Analysis of a compound indicates that it is 49.02% carbon, 2.743% hydrogen, and 48.23% chlorine by mass. A solution is prepared by dissolving 3.150 grams of the compound in 25.00 grams of benzene, C6H6. Benzene has a normal freezing point of 5.50degreeC and the solution freezes at 1.12degreeC. The molal freezing point constant,kf, for benzene is 5.12C/molal.
1.Find the empirical formula of this compound.
2.Using the freezing point data calculate the molar mass of the compound.
3. Calculate the mole fraction of benzene in the solution.
4. The vapor pressure of benzene at 35degreeC is 150.0mmHg. Calculate the vapor pressure of benzene over the solution described in this problem at 35degreeC.

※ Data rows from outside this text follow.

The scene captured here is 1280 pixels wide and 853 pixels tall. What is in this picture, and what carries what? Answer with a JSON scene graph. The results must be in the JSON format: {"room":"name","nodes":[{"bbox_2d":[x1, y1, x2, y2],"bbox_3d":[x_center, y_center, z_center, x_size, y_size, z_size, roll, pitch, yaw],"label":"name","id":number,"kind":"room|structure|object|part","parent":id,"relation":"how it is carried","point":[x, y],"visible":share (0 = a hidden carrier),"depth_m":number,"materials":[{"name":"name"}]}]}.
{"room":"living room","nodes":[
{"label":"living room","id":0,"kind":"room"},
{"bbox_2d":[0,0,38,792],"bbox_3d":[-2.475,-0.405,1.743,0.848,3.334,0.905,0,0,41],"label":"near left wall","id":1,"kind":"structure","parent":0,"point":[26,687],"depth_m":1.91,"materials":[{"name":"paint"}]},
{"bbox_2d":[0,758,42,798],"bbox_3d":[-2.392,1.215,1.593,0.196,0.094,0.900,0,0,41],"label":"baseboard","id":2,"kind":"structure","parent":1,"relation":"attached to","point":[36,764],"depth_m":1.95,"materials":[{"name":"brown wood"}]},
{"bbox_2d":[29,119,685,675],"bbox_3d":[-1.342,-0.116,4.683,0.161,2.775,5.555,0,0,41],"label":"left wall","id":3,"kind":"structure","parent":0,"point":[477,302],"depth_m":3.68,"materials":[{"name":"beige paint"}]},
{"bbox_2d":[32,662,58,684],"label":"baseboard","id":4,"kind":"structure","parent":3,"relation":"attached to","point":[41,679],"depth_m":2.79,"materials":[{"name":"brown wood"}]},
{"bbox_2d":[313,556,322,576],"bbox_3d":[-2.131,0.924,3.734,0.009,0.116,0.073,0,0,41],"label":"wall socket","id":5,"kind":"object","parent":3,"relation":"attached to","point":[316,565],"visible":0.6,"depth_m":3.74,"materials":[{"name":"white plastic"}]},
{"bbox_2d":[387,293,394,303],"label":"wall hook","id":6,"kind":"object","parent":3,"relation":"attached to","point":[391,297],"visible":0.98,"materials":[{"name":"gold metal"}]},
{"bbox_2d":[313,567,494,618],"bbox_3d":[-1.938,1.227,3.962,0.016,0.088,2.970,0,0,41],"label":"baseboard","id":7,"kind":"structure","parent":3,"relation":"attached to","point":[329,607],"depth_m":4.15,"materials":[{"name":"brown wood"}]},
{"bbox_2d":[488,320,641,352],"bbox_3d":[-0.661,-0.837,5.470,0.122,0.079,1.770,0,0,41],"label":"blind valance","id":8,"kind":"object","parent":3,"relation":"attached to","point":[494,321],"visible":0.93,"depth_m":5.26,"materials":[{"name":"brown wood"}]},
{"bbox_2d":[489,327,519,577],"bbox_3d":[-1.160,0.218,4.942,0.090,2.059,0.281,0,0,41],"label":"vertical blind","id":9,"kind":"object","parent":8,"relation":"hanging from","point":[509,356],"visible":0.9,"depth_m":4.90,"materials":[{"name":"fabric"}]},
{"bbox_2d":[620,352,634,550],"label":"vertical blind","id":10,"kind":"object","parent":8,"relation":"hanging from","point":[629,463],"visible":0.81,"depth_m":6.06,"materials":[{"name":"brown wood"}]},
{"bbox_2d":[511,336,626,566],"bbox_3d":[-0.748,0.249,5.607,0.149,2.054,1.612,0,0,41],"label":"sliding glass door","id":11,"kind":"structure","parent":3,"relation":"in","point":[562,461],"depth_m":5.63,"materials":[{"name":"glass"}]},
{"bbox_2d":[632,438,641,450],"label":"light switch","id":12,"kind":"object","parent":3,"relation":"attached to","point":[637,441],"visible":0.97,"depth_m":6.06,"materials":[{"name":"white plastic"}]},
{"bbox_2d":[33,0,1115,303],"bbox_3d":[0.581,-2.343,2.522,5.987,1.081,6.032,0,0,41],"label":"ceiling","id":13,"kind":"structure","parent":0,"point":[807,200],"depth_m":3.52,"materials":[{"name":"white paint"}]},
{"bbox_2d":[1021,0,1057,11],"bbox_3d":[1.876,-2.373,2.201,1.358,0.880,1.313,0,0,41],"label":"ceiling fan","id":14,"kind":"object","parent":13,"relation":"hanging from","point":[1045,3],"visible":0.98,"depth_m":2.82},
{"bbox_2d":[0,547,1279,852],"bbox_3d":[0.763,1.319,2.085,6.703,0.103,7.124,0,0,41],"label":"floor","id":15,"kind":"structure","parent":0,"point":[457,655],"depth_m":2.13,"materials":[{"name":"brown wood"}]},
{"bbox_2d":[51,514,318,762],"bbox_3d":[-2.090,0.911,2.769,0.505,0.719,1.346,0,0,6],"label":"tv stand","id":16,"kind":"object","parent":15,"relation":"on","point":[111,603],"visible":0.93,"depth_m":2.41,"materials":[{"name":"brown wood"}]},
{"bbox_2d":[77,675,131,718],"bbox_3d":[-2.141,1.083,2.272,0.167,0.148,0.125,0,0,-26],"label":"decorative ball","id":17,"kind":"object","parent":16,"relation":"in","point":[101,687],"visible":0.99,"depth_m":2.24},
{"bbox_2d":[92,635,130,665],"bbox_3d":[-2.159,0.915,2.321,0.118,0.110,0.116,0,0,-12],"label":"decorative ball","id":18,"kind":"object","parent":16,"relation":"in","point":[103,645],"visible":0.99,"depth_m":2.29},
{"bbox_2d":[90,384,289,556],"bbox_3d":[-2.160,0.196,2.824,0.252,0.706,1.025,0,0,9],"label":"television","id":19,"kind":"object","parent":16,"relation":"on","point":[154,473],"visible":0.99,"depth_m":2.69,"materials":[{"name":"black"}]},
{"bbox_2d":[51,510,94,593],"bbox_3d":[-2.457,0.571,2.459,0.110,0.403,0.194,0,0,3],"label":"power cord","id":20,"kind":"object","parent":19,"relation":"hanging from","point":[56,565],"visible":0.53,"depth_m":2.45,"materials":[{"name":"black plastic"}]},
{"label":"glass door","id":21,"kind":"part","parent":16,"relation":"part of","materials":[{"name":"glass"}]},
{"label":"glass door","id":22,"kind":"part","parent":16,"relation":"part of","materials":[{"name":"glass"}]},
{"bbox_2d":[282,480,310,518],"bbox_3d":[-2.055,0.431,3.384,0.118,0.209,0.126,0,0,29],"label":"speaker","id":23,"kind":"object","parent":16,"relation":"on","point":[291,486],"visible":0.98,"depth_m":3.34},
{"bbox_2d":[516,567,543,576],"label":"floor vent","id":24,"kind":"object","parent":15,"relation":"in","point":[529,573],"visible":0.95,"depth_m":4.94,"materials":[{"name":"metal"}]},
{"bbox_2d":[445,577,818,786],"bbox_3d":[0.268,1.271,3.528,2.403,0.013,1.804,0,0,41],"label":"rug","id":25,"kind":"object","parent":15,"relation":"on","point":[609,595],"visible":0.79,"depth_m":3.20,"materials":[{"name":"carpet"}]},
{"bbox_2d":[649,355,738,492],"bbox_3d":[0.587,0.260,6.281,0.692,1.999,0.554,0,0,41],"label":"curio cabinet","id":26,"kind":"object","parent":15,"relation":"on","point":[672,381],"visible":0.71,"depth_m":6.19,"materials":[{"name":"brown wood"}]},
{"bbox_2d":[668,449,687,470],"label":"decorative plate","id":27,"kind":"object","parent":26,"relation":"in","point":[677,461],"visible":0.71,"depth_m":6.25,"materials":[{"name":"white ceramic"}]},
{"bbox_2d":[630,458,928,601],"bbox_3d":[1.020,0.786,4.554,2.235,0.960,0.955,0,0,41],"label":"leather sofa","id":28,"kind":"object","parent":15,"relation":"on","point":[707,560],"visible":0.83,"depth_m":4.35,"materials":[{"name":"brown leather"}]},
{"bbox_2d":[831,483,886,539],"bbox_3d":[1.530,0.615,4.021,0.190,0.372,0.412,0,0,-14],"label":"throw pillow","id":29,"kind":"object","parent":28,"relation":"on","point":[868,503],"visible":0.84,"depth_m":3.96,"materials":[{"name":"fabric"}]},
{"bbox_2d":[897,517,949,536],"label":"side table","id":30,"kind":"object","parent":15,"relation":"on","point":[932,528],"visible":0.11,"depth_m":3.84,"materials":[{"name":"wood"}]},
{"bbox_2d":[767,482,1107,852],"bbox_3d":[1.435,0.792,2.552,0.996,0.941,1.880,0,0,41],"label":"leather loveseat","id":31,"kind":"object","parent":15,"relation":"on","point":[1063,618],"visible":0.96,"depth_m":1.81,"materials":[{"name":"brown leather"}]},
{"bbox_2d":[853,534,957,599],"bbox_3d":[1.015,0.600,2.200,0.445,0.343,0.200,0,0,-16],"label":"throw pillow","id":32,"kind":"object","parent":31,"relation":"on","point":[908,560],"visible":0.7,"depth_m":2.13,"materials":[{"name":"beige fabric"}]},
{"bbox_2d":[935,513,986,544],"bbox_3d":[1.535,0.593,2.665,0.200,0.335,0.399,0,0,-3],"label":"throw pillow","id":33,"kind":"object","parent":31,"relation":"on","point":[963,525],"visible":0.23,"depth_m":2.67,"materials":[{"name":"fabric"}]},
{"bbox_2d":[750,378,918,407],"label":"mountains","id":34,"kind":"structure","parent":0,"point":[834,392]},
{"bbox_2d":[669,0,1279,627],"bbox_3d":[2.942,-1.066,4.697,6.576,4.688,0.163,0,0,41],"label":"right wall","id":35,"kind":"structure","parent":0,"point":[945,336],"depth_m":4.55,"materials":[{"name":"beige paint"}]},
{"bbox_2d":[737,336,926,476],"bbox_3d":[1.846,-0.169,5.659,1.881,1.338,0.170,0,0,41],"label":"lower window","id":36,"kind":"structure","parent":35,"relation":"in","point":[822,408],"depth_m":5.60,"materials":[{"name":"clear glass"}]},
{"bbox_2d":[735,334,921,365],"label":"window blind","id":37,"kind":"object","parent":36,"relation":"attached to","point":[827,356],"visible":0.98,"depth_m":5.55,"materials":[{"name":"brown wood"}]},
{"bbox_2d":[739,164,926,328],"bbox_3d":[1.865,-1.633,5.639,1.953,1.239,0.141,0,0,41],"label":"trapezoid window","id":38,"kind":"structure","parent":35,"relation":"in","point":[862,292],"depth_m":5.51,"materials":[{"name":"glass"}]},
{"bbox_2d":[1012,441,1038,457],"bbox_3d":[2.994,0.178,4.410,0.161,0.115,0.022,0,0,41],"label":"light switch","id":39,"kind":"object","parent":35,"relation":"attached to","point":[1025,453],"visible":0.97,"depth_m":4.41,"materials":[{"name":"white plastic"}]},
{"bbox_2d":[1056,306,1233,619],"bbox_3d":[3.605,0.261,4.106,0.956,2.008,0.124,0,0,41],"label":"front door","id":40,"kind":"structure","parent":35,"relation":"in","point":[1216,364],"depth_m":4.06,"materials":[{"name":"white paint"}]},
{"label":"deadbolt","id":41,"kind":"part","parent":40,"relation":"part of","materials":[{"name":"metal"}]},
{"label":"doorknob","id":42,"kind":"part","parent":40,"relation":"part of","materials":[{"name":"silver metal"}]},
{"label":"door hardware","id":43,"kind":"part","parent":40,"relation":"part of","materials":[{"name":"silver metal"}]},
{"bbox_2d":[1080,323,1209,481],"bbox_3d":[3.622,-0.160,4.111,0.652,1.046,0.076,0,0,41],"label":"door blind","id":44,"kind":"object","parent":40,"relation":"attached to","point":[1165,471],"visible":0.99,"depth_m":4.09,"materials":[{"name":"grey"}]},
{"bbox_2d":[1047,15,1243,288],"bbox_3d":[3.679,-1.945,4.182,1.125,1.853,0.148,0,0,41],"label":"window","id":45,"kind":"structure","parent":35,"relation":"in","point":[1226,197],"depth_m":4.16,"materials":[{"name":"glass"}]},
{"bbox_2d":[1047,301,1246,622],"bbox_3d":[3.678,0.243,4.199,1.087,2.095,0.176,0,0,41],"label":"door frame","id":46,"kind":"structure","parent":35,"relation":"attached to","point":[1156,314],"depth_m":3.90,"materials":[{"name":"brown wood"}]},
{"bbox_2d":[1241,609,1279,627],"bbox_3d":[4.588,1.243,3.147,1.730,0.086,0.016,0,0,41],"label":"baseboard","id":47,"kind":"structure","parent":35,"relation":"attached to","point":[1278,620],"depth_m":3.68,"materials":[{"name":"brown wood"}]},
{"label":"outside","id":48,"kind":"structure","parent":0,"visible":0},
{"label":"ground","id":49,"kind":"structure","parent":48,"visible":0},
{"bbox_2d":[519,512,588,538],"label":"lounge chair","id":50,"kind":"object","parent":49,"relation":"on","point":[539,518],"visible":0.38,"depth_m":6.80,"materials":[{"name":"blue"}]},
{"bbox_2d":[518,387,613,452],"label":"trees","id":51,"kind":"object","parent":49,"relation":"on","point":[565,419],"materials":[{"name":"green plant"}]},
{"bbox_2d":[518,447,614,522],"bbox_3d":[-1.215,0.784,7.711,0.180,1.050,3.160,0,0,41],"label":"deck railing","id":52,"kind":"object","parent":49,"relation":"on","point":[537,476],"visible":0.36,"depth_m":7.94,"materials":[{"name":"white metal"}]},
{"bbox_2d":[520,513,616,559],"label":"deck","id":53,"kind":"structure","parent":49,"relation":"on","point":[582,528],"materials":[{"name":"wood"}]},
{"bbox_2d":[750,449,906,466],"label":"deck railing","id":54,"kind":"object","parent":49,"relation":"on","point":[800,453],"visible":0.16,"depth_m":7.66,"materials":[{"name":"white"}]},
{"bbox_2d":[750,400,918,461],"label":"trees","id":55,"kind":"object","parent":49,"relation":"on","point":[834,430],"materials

Take a 100 g sample. That will give you
49.02 g C, 2.743 g H, and 48.23 g Cl.
Convert grams to moles.
49.02/12.01 = ??
2.743/1.008 = ??
48.23/35.45 = ??
Find the mole ratio of the elements to each other. The easy way to do this is to divide the smallest number by itself (thus assuring that will be 1.00), then divide the other two numbers by the same small number. Round to whole numbers. That will give you the empirical formula.
delta T = Kf*molality
solve for molality.
m = moles/kg solvent.
Solve for moles.
moles = grams/molar mass
solve for molar mass.
mole fraction benzene = moles benzene/total moles. You have grams benzene which can be convert to moles and you have moles of the unknown compound.
Pbenzene = Xbenzene*Pnormal benzene.
post your work if you get stuck.
1) C=3 ;H=2 and Cl=1
so the empirical formula of the compound is C3H2Cl.
I seem not to get the others clear.
C=3 ;H=2 and Cl=1. Therefore the empirical formula of the compound is C3H2Cl
The others don't seem clear to me